Most of the areas in the game are packed with splendid visual details such as wheat waving in the breeze and dragonflies flitting overhead. There’s one environment in the game that particularly stood out to me, however, and that is a moonlit city area where you can see the shadows of people moving in their apartments as well as crossing a traditional Japanese bridge in the background.
What I Didn’t Like
- 4.) Muramasa Rebirth hasn’t really been optimised for the PS Vita in the sense that there are no touch screen elements and the English dialogue accompanied by Japanese voice-overs is written almost too small to read comfortably.
- 3.) There is a lot of back-tracking throughout the game and both characters end up visiting the same areas during their respective journeys. Unfortunately the ability to warp to particular areas on the map is only unlocked upon completing the game.
- 2.) The hack-and-slash action which forms the core of Muramasa Rebirth can grow tedious after a while. Since your only weapon is a blade it cuts down your attack options and makes you wish you could use other traditional Japanese weapons like those seen in the Onimusha series.
- 1.) Many backgrounds are used multiple times throughout the game, even when you’re in a different part of Japan. For example, you’ll see the forest environment crop up time and time again, sometimes sporting the slightest of alterations to try and keep things feeling fresh.
Least Favourite Moment
I played Momohime’s story first so I was hoping that I’d be treated to a plethora of new environments when I began Kisuke’s quest. Sadly this wasn’t to be as he journeys across the same regions as the princess does, just in a different order and with a few detours for boss battles which are thankfully unique to his campaign.

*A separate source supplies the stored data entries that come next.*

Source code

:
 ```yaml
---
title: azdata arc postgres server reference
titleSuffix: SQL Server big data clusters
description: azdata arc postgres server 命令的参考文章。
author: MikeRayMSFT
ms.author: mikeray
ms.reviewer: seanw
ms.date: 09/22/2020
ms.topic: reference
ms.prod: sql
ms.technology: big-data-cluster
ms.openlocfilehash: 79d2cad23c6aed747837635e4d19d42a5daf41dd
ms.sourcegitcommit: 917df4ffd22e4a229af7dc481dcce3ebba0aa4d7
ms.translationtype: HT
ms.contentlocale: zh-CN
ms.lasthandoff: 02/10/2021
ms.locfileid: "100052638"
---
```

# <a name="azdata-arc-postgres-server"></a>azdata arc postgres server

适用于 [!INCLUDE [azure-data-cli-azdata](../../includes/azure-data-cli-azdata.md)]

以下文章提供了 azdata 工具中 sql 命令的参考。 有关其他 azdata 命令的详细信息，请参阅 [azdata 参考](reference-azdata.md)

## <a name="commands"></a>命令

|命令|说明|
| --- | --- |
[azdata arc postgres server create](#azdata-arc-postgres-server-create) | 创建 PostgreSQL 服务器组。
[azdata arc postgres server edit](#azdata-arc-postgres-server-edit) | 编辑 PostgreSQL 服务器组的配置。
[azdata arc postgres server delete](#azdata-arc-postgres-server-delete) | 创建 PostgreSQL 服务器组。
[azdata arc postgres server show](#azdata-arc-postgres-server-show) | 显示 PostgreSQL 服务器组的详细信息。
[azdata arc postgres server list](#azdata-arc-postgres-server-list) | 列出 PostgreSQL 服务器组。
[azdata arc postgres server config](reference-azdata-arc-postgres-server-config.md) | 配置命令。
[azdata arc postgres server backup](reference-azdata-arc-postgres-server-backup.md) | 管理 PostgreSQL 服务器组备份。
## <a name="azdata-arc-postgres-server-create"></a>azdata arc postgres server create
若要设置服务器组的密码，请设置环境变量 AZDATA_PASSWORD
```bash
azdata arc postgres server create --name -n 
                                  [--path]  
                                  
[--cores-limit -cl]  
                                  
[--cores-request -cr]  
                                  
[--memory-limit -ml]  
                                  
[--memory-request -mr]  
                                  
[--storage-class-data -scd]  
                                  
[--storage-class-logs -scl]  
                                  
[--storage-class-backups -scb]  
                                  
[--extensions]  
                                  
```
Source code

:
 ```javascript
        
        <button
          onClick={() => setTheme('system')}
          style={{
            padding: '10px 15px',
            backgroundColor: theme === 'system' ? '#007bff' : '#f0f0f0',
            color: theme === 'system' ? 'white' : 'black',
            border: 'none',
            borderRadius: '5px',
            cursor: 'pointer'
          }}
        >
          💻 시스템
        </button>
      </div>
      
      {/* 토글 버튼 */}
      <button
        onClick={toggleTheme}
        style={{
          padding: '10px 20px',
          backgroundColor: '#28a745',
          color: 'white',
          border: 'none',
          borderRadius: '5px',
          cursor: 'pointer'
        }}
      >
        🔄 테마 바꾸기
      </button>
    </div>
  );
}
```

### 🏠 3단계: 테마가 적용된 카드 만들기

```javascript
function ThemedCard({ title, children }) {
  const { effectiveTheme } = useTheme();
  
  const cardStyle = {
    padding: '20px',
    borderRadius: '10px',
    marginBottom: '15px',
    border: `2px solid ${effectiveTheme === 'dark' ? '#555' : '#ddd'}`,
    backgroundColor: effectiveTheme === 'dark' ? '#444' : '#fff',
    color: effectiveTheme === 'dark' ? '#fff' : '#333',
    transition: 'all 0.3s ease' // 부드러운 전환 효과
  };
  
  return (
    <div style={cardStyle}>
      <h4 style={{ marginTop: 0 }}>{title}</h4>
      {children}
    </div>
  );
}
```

Unfortunately Muramasa Rebirth is a completely offline, singleplayer experience so that means no multiplayer and no leaderboards. There are a few extras to unlock, however, such as additional endings which are obtained by equipping certain blades during the final boss battle. There are also Evil Caves strewn across the map to test your skills in, containing dozens of enemies to defeat and yielding some great rewards for your efforts. Fresh scenarios featuring four new playable protagonists will be offered as DLC in the future but this content hasn’t even been released in Japan yet, let alone the West.
Muramasa Rebirth Official Launch Trailer
The Bottom Line
Muramasa Rebirth is a visually stunning hack-and-slash title offering insight into a fascinating time in Japan’s history, but repetition in a few key areas of the game prevent it from ascending to the top of its genre.